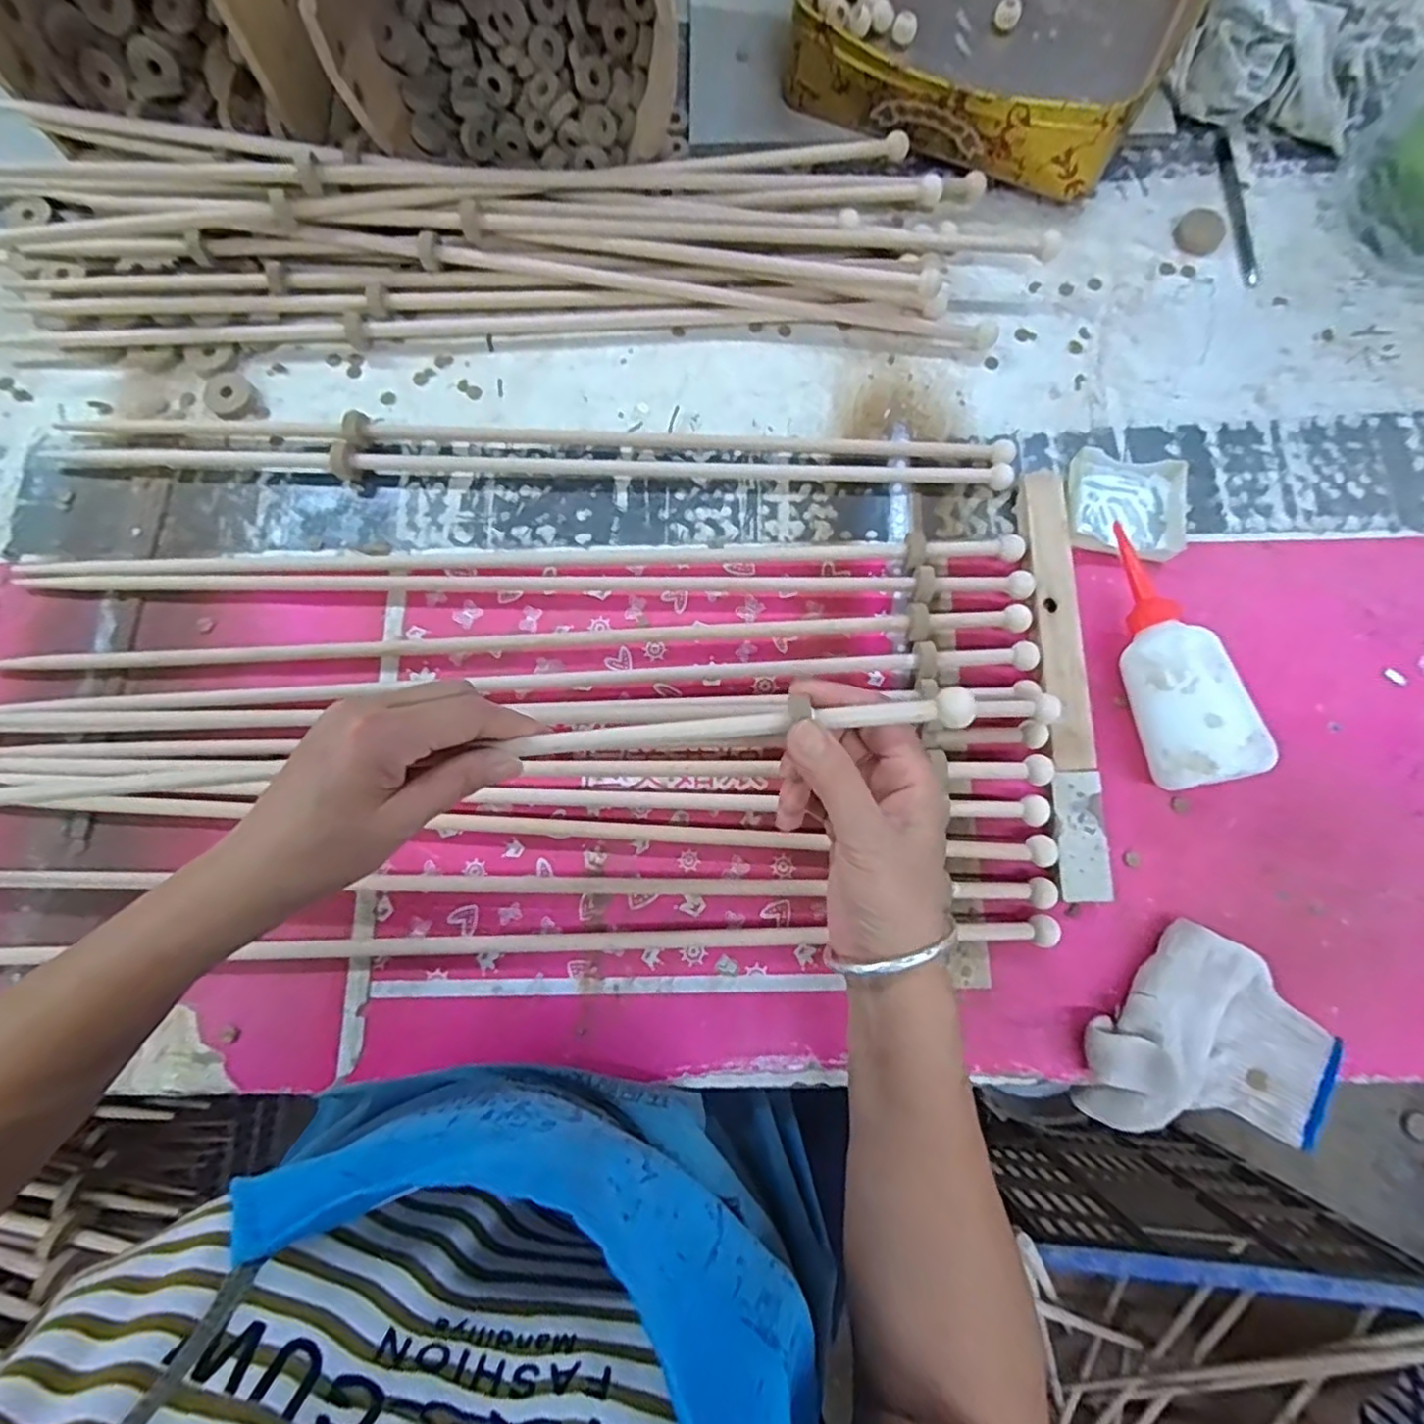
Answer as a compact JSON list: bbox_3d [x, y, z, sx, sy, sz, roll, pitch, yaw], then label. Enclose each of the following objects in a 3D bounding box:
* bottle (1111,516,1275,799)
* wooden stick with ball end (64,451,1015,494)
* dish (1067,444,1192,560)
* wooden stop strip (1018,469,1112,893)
[{"bbox_3d":[0.288,-0.039,0.431,0.054,0.060,0.180,-13,77,-3],"label":"bottle"},{"bbox_3d":[-0.126,-0.184,0.489,0.685,0.017,0.023,2,77,1],"label":"wooden stick with ball end"},{"bbox_3d":[0.296,-0.147,0.475,0.082,0.017,0.080,10,77,2],"label":"dish"},{"bbox_3d":[0.235,-0.025,0.444,0.032,0.023,0.288,0,77,0],"label":"wooden stop strip"}]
※
Task instructions =
Pictures excluded, set down all the entries exactly.

Task result =
Answer as a compact JSON list: bbox_3d [x, y, z, sx, sy, sz, roll, pitch, yaw], then label. Enclose each of the following objects in a 3D bounding box:
* bottle (1111,516,1275,799)
* wooden stick with ball end (64,451,1015,494)
* dish (1067,444,1192,560)
* wooden stop strip (1018,469,1112,893)
[{"bbox_3d":[0.288,-0.039,0.431,0.054,0.060,0.180,-13,77,-3],"label":"bottle"},{"bbox_3d":[-0.126,-0.184,0.489,0.685,0.017,0.023,2,77,1],"label":"wooden stick with ball end"},{"bbox_3d":[0.296,-0.147,0.475,0.082,0.017,0.080,10,77,2],"label":"dish"},{"bbox_3d":[0.235,-0.025,0.444,0.032,0.023,0.288,0,77,0],"label":"wooden stop strip"}]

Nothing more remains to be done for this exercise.